## [TASK GOAL]
For the material that follows, list every line containing the word "информационных".

━━━━━━━━

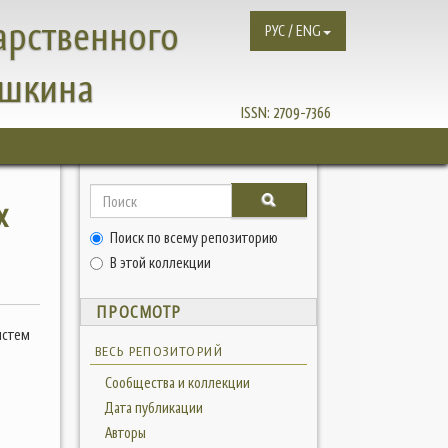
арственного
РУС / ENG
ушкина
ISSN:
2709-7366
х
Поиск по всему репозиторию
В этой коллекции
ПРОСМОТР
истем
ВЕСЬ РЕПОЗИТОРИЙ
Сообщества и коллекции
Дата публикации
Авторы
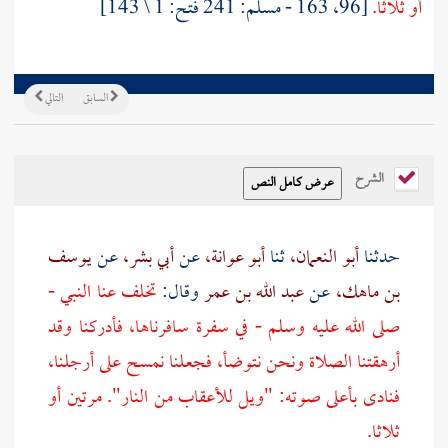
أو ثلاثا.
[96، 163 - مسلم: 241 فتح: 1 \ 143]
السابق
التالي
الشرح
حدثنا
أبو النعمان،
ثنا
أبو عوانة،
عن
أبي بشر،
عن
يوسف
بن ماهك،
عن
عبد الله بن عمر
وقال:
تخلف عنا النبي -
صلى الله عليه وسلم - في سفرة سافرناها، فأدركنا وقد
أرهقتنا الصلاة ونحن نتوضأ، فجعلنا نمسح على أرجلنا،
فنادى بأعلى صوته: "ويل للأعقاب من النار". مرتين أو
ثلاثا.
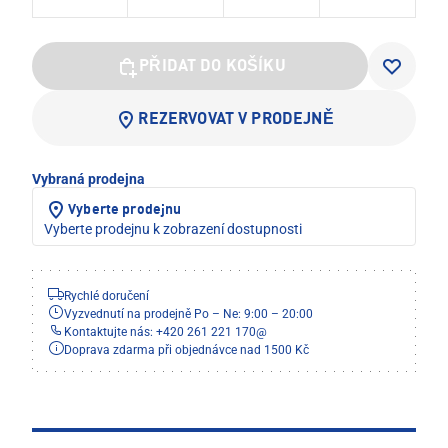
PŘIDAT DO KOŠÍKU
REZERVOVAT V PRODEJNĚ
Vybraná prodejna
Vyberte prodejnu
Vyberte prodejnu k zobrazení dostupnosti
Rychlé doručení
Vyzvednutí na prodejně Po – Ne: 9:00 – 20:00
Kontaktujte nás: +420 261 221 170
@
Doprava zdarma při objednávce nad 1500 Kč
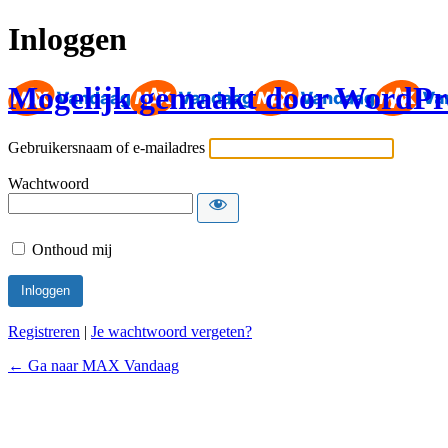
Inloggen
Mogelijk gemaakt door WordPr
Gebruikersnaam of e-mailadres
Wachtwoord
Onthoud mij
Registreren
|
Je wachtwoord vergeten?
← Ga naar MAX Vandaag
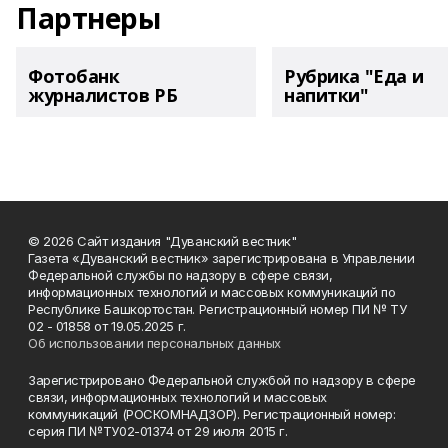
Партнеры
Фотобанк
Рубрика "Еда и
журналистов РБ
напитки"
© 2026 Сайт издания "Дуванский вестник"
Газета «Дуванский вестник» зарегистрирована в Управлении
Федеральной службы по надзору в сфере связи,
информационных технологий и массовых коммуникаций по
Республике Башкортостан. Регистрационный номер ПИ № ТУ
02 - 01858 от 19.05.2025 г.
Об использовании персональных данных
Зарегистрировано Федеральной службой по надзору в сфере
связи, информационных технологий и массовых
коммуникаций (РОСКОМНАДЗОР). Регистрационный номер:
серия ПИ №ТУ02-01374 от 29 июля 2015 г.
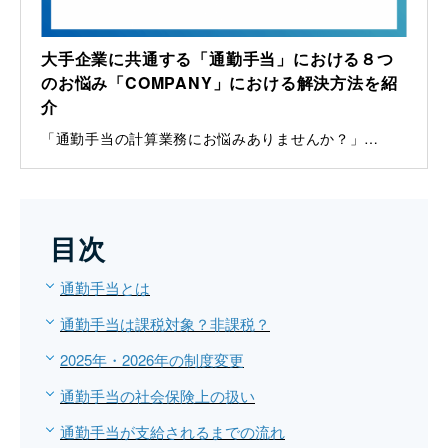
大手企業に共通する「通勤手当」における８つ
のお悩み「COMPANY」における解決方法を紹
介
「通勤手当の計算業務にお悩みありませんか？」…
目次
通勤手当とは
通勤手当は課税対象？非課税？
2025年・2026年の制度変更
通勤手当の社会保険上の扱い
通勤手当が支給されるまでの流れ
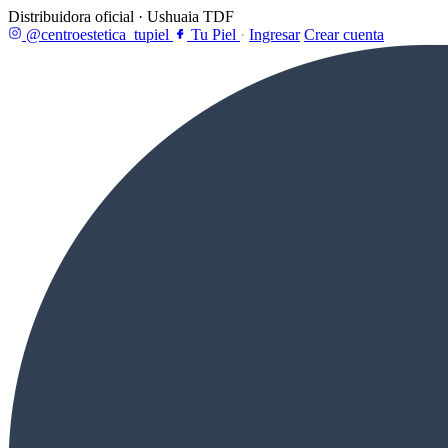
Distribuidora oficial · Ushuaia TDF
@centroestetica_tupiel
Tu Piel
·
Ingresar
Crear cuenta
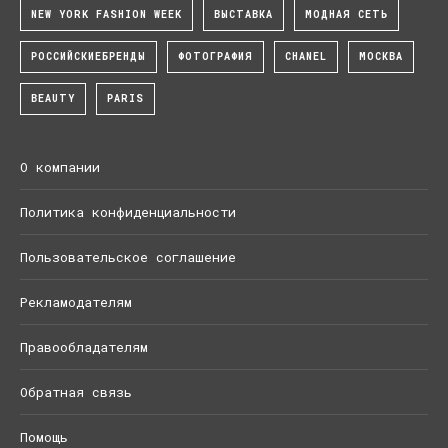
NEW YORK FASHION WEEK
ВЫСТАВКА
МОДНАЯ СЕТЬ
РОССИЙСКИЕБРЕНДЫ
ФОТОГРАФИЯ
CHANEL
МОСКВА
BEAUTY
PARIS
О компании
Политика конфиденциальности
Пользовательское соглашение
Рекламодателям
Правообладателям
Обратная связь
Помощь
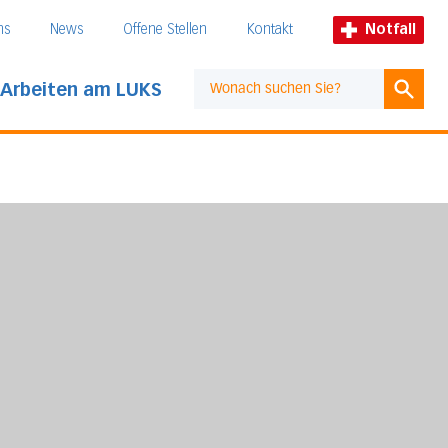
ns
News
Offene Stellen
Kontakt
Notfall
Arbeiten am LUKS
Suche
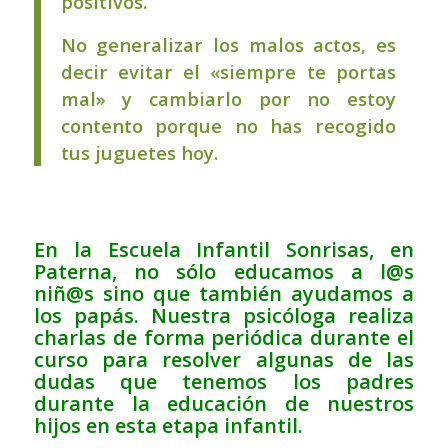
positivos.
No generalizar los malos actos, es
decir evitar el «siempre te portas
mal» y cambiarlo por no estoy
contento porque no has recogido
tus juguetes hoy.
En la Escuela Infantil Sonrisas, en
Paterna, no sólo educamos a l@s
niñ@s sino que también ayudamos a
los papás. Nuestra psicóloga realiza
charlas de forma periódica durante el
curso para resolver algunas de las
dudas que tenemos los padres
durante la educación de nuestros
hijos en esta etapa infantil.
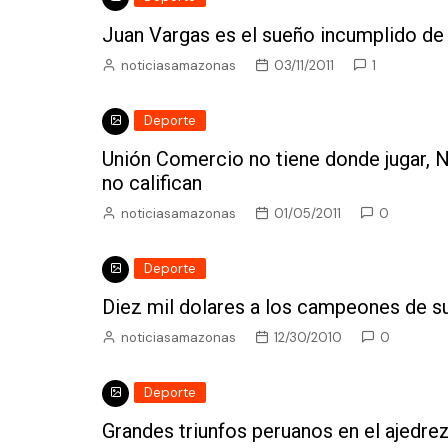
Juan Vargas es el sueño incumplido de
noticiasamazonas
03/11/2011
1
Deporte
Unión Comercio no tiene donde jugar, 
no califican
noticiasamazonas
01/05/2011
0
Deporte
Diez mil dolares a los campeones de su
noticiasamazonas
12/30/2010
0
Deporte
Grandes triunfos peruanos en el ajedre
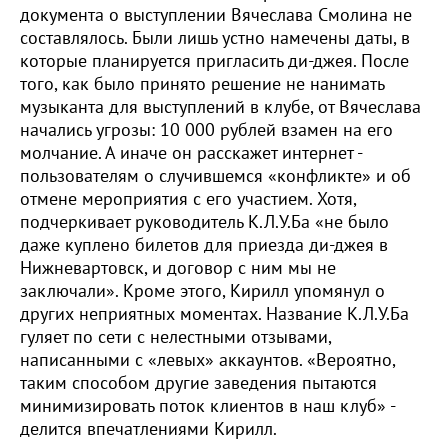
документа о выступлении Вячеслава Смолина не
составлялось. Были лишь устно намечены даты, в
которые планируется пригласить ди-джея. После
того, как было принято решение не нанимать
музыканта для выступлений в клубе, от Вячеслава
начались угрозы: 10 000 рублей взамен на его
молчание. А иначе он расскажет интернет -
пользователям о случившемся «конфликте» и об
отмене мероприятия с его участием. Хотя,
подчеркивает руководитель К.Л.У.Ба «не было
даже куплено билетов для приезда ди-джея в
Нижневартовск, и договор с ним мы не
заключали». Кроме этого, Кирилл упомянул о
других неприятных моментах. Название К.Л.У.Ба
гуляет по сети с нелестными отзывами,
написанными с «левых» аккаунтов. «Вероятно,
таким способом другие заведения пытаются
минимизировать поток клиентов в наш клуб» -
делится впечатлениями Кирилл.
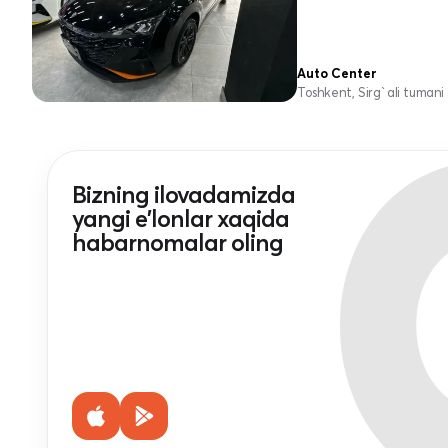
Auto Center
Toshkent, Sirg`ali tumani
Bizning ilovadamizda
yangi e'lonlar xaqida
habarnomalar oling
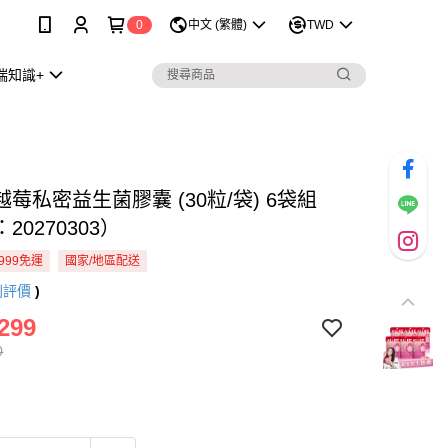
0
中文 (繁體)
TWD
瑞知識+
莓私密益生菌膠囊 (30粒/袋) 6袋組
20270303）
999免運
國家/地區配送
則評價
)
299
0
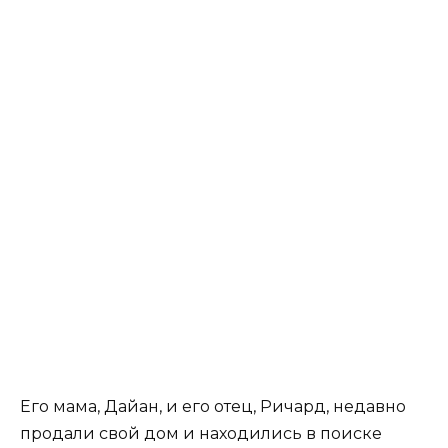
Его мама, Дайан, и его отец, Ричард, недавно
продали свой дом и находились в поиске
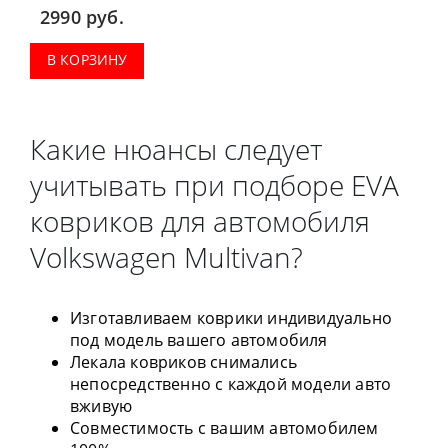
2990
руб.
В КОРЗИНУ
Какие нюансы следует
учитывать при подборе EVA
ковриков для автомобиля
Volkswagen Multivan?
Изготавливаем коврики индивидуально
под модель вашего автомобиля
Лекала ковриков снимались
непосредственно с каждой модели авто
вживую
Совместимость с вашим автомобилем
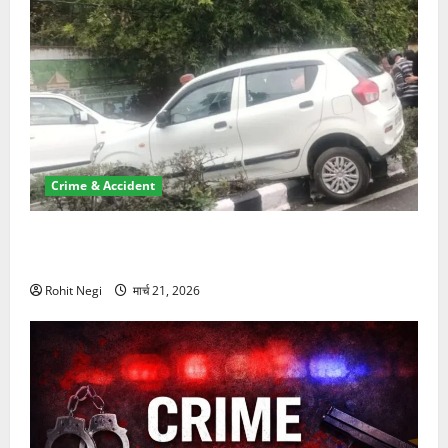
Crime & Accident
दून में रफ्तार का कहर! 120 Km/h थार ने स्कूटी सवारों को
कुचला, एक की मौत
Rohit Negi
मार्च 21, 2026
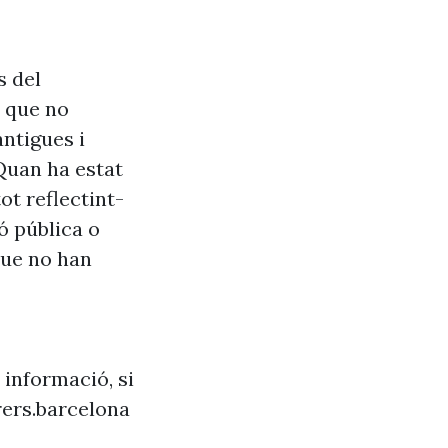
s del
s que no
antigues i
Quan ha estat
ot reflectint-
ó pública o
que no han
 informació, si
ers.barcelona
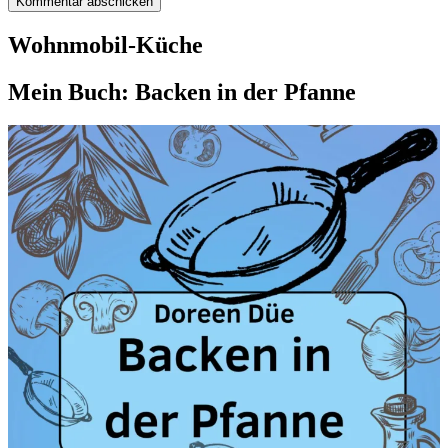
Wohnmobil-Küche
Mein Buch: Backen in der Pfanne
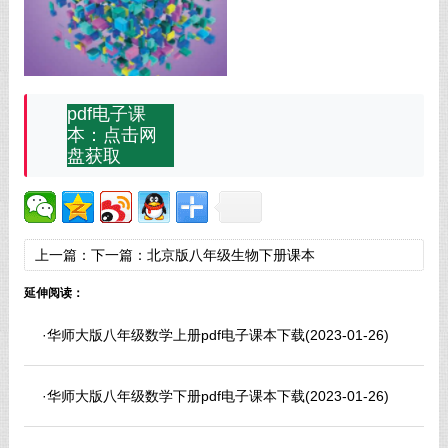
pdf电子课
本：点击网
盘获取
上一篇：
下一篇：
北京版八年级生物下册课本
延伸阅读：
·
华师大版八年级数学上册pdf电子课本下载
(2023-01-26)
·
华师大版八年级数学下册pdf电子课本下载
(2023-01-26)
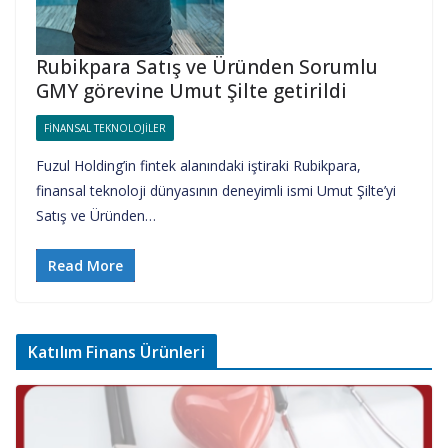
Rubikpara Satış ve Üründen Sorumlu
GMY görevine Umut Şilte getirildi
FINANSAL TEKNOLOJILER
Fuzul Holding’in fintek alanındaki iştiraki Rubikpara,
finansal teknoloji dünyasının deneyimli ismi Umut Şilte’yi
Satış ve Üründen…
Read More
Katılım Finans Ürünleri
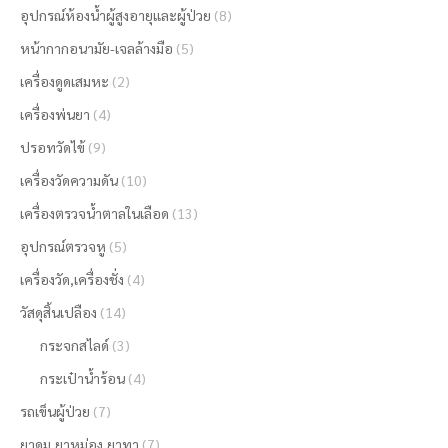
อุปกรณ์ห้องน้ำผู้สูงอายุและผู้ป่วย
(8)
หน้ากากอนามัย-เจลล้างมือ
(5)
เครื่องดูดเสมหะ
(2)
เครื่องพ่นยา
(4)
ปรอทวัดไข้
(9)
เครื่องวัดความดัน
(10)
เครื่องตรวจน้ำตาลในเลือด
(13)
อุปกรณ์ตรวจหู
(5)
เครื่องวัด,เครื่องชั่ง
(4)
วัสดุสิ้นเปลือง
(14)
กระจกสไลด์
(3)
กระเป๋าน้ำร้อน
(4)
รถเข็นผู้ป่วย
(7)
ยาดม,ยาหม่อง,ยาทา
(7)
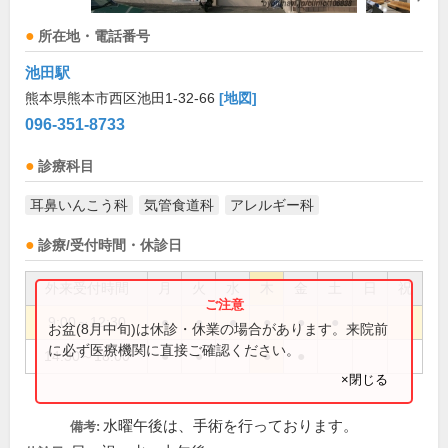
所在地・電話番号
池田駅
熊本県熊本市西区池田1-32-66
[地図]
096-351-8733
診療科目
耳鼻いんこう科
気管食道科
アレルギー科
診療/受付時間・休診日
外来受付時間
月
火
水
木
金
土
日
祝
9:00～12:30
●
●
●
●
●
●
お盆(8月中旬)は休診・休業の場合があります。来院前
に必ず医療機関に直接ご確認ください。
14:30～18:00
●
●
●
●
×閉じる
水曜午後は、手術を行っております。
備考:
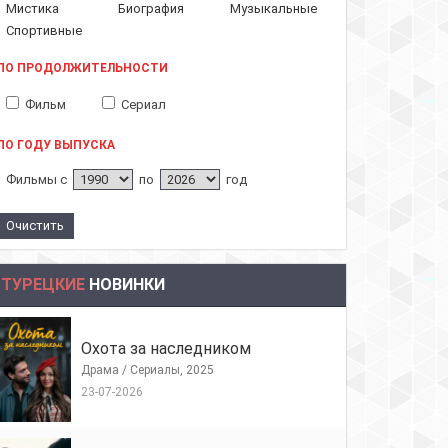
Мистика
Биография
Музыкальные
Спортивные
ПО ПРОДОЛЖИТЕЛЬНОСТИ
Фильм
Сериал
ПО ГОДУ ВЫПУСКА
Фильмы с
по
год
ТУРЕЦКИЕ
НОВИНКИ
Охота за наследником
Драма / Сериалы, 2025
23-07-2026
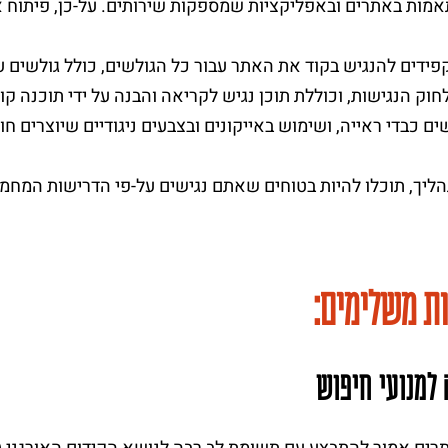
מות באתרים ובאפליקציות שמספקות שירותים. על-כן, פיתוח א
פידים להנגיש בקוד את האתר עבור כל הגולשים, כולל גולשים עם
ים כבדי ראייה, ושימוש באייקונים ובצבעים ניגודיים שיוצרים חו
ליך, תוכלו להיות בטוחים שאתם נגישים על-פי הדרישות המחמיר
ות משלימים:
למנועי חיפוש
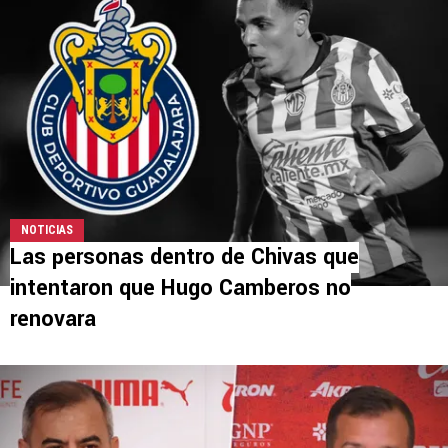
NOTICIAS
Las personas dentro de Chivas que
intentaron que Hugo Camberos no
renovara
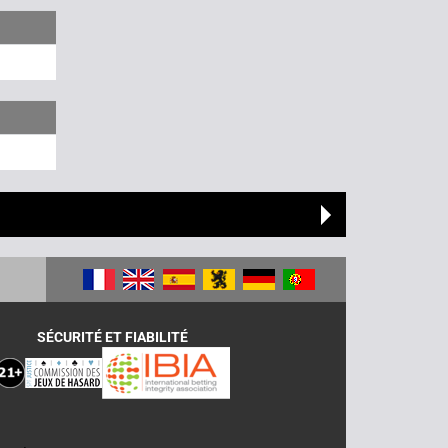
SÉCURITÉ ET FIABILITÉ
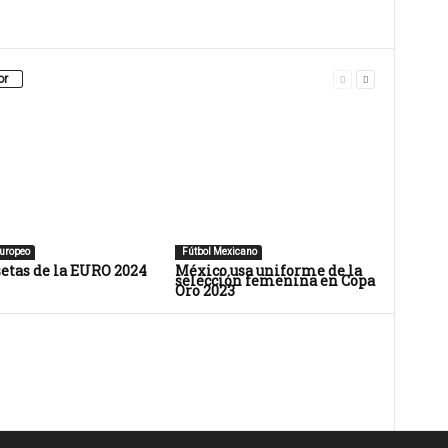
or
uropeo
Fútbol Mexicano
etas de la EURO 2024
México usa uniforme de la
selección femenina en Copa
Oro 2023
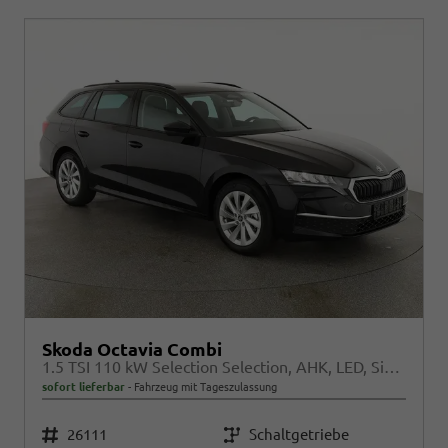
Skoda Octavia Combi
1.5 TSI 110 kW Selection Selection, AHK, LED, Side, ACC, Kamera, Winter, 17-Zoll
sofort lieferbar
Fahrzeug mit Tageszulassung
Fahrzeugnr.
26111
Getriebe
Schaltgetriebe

━━━━━━━━

## [FINISHED TASK]
информационных технологий и массовых коммуникаций по
связи, информационных технологий и массовых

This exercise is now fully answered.